_TASK INPUT_
+ + +

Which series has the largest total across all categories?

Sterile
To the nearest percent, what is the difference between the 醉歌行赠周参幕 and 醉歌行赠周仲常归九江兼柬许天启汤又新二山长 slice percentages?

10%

+ + +

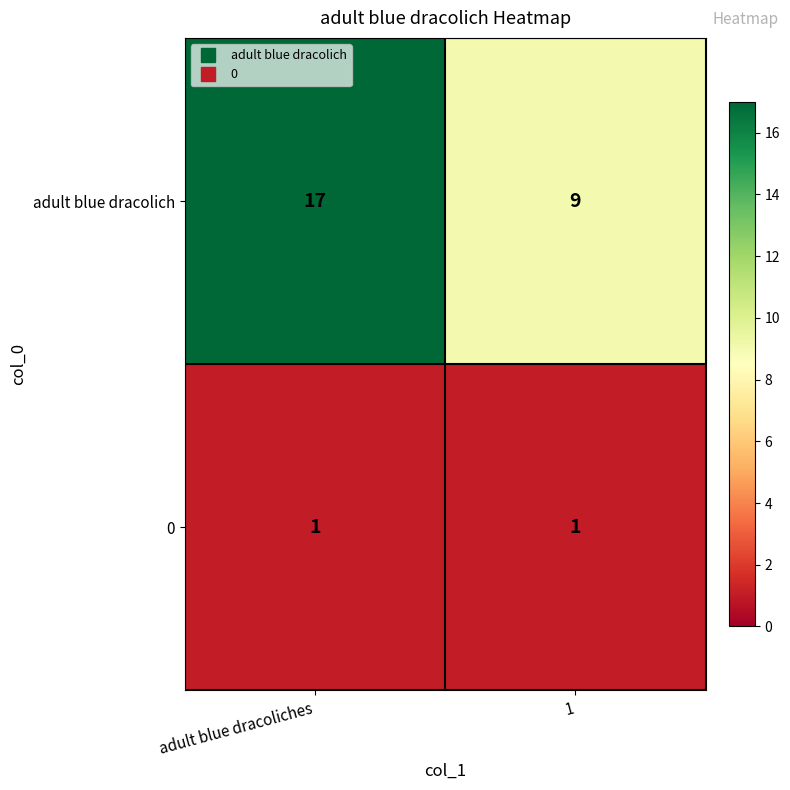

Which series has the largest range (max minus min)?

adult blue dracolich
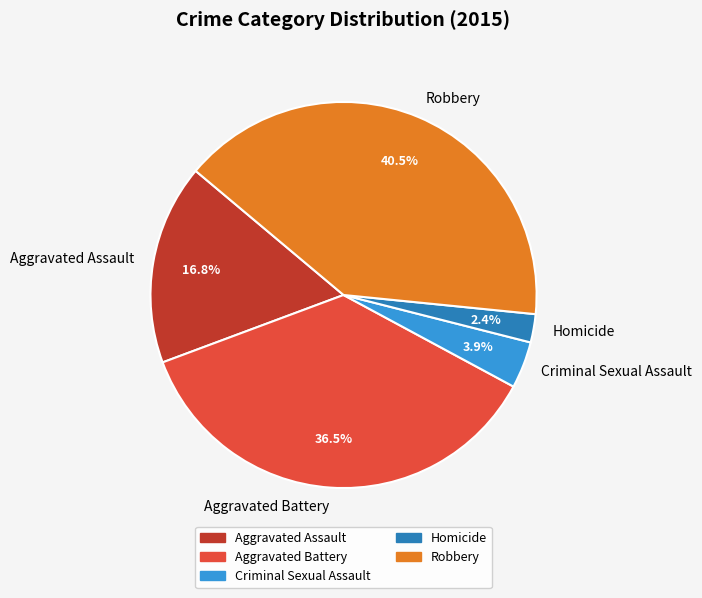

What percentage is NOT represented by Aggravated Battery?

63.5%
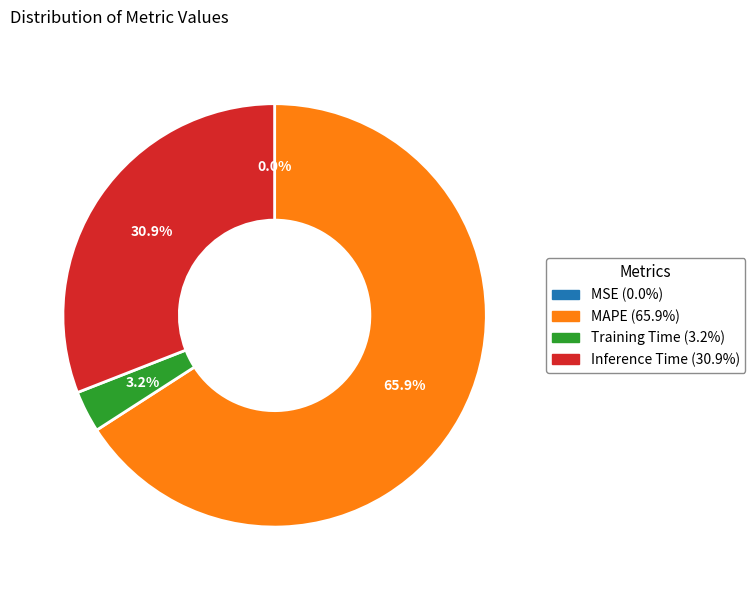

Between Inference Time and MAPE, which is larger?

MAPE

+ + +

Identify every line in the records above that contains the word "largest", and copy each such line in full.

_OUTPUT FOR THIS TASK_
Which series has the largest total across all categories?
Which series has the largest range (max minus min)?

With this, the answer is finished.